* [Given problem A]:
From the records further down, copy the lines starting with the one containing "brown ellipse: moved 30 px up" and going on through the one containing "yellow trapezoid: moved 4 px right", both included. Leave the pictures out.

* [Provided text]:
++++

Whether or not China awaits the eventual extinction of western capitalism, as has been said at the highest levels of government in Washington, is less important than whether tensions will heat up quickly, raising anxieties while destroying what’s left of their mutual trust.
The United States accuses China of having abused the open system of global competition created after World War II. China supposedly used its closed internal system to take advantage of their participation in the World Trade Organization (WTO) and other multilateral organizations. Simultaneously, for many, the illusion that market democracy could contain Chinese expansionism has disappeared. The combination of both perspectives leads us to the conclusion that we are in a new era of competition between the superpowers.
China and the United States embody two economic models within the capitalist scheme. And yes, they also represent two political models. Competition between a liberal democracy and a one-party system takes on a peculiar significance when the established democracies exhibit characteristics that are increasingly autocratic and the number of new autocracies outpaces new democracies for the first time since 2001.

++++

* [Given problem B]:
Write out the entire text above on China and the United States word for word.

* [Data listing]:

++++

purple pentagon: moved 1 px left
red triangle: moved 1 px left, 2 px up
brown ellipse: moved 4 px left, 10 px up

++++

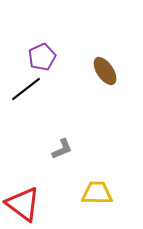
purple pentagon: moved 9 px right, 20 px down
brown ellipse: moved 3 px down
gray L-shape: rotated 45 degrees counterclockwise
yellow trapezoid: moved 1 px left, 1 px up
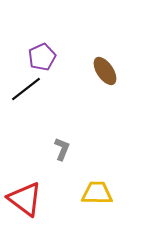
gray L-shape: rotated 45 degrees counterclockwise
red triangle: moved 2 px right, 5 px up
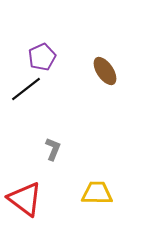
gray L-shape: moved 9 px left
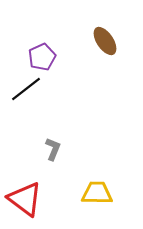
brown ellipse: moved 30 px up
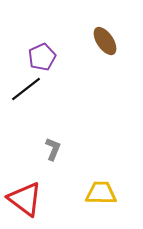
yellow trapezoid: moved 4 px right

++++

* [Correct response A]:
brown ellipse: moved 30 px up
yellow trapezoid: moved 4 px right

* [Correct response B]:
Whether or not China awaits the eventual extinction of western capitalism, as has been said at the highest levels of government in Washington, is less important than whether tensions will heat up quickly, raising anxieties while destroying what’s left of their mutual trust.
The United States accuses China of having abused the open system of global competition created after World War II. China supposedly used its closed internal system to take advantage of their participation in the World Trade Organization (WTO) and other multilateral organizations. Simultaneously, for many, the illusion that market democracy could contain Chinese expansionism has disappeared. The combination of both perspectives leads us to the conclusion that we are in a new era of competition between the superpowers.
China and the United States embody two economic models within the capitalist scheme. And yes, they also represent two political models. Competition between a liberal democracy and a one-party system takes on a peculiar significance when the established democracies exhibit characteristics that are increasingly autocratic and the number of new autocracies outpaces new democracies for the first time since 2001.